# Anyone thinking of moving to Kamloops, BC / Southern Interior?



## ClaireBolgil (Jul 3, 2011)

I'm a British expat already living in Kamloops, BC and I'm thinking about setting up a website for people planning to move to Kamloops or the Southern Interior region of BC. Basically I'm doing a little research to figure out if this is a worthwhile cause. Are there many potential emigrees out there who are considering Kamloops or the Southern Interior?

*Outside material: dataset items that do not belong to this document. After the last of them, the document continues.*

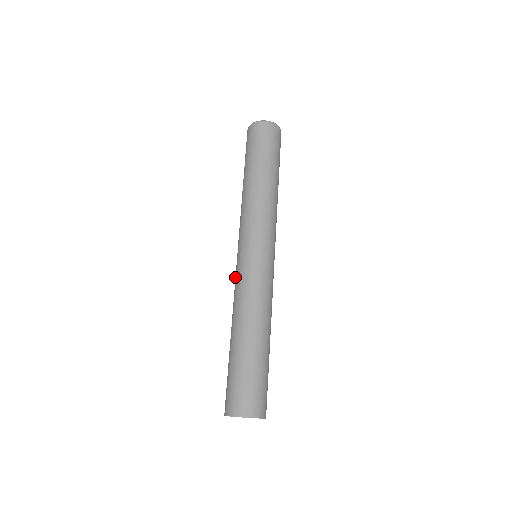
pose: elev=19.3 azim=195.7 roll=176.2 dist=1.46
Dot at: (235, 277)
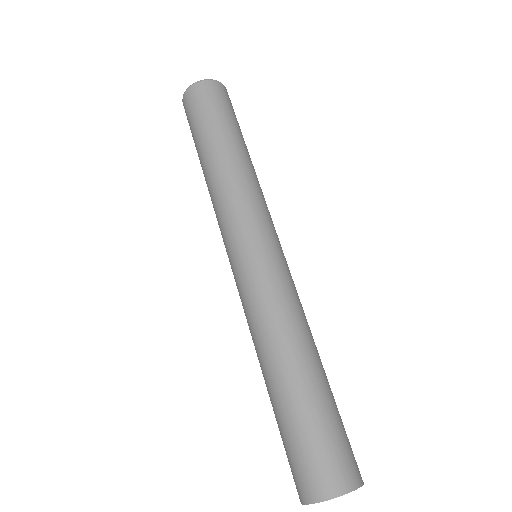
Dot at: occluded
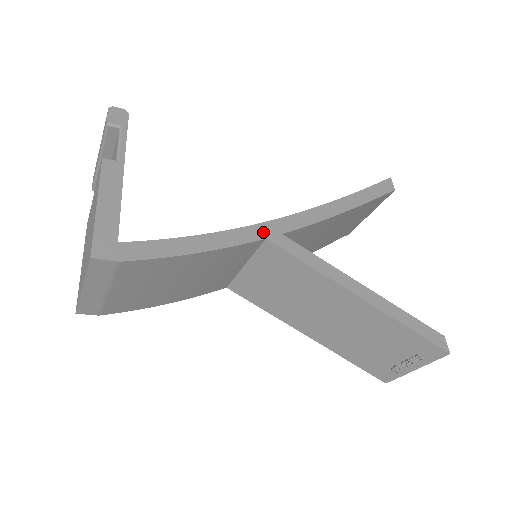
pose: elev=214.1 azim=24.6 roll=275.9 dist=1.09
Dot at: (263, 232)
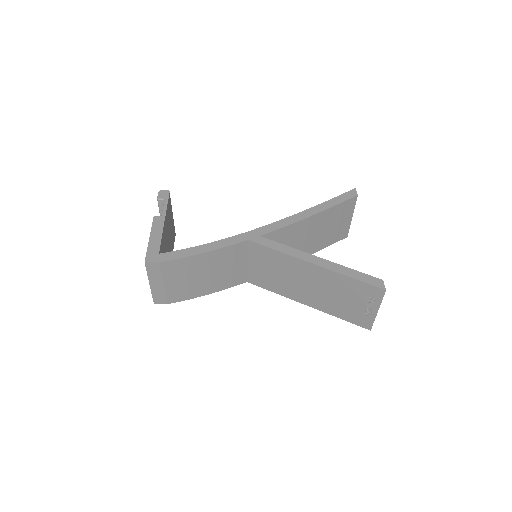
Dot at: (246, 237)
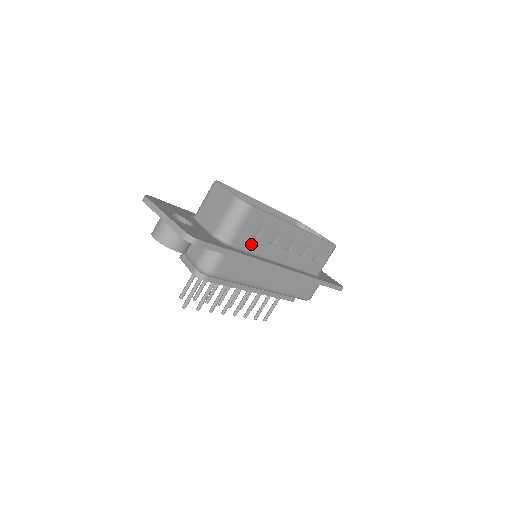
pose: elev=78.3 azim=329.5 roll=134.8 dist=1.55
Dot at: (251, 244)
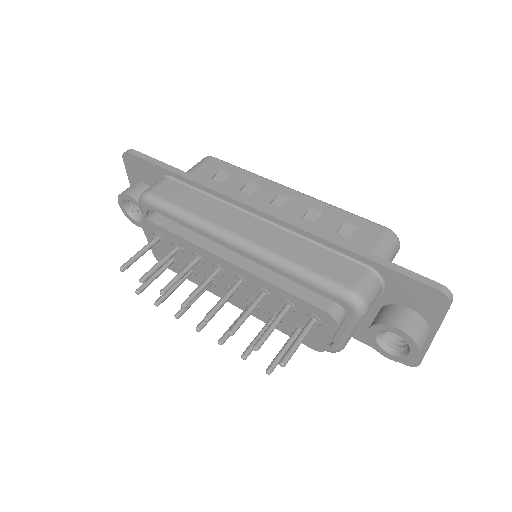
Dot at: occluded
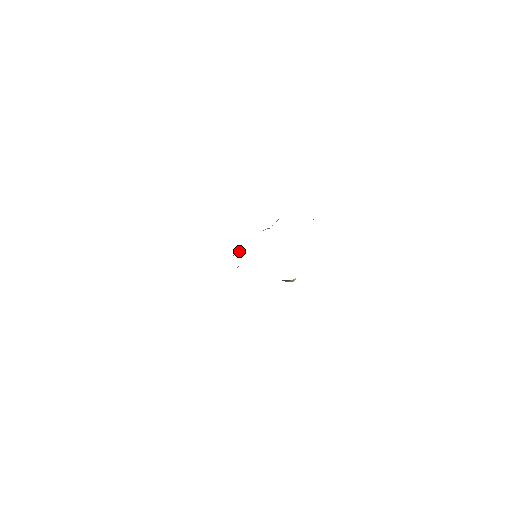
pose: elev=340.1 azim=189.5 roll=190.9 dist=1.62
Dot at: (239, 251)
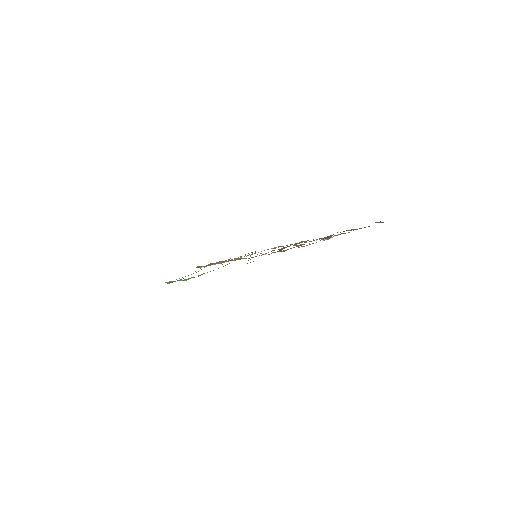
Dot at: occluded
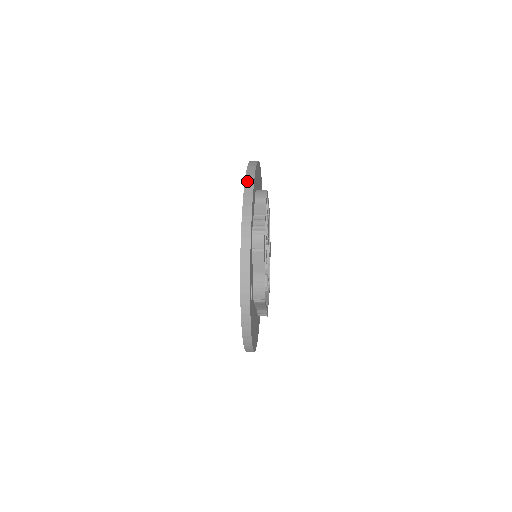
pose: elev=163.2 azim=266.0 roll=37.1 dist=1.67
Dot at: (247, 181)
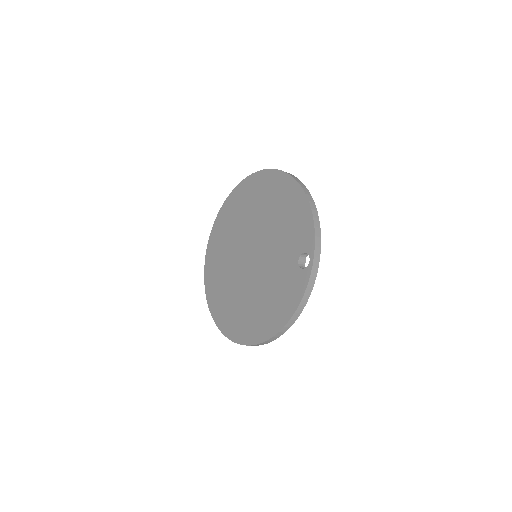
Dot at: (290, 174)
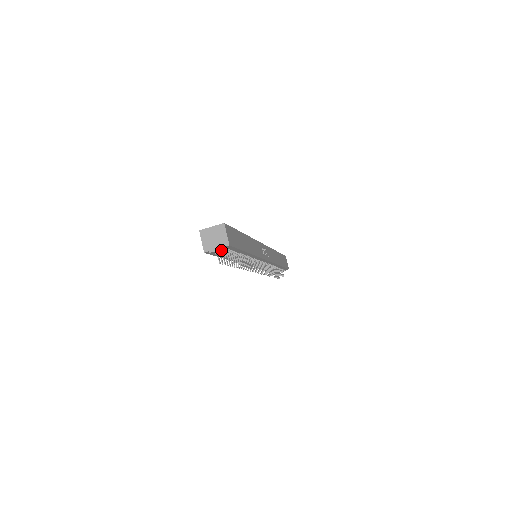
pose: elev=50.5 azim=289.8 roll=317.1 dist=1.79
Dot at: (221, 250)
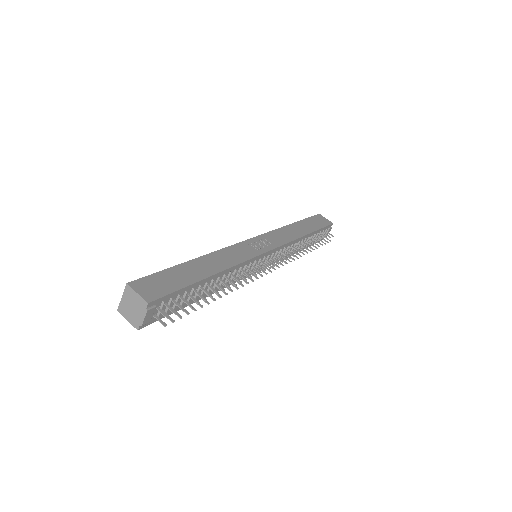
Dot at: (150, 313)
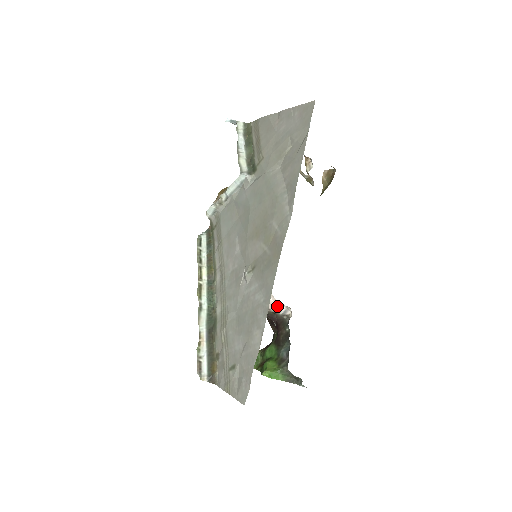
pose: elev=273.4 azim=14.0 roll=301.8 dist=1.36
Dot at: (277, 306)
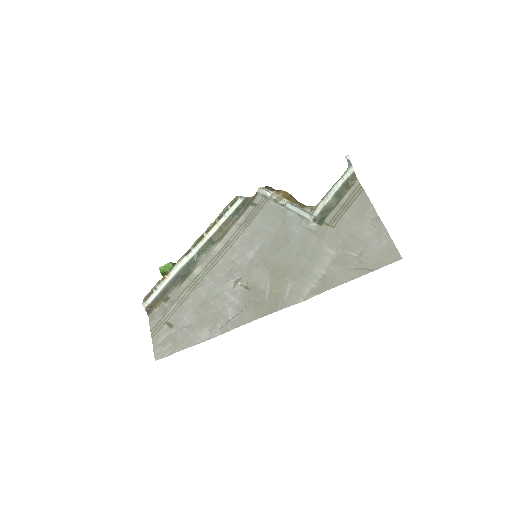
Dot at: occluded
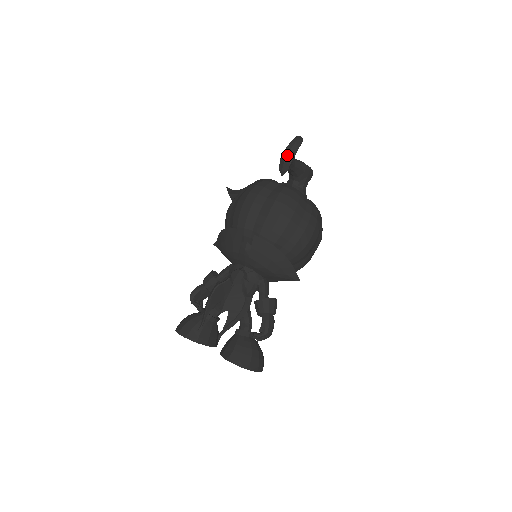
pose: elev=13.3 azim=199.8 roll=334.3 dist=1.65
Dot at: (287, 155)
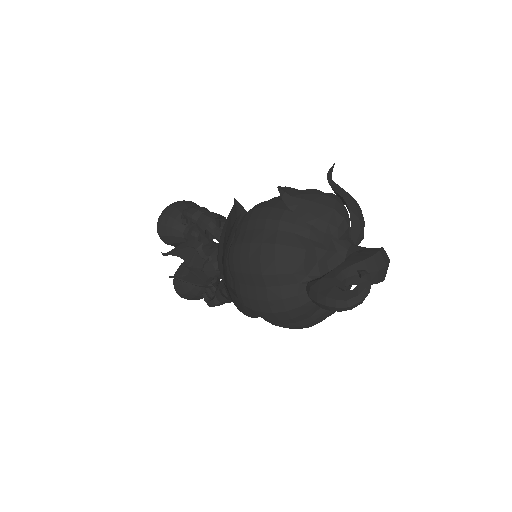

Do you think a website dedicated to moving to this part of BC would be useful especially when considering that most of the BC related websites out there are focused solely on Vancouver?
I look forward to hearing some of your thoughts and comments about this.

Also if there's any British expats living in and around Kamloops who would like to get together for a drink, share experiences, or may be interested in contibuting to such a website, I would love to hear from you!

Thanks,
Claire


----------



## Oggy (Jan 25, 2009)

Judging from the feedback we've received over the years, free community/relocation information about the Southern Interior is very much appreciated. 

You're more than welcome to contribute your information about Kamloops in our Southern Interior section of the A-OK forums. 

Cheers!


----------



## ClaireBolgil (Jul 3, 2011)

Oggy said:


> Judging from the feedback we've received over the years, free community/relocation information about the Southern Interior is very much appreciated.
> 
> You're more than welcome to contribute your information about Kamloops in our Southern Interior section of the A-OK forums.
> 
> Cheers!


Thank you for the response. Sounds like the website could be a good idea, but if there's anyone else out there who has any thoughts on this I would love to hear from you. Btw, looked at the A-OK Southern Interior section and doesn't seem to be very active recently. Anyway, I've joined that forum too and will post to there when I can.


----------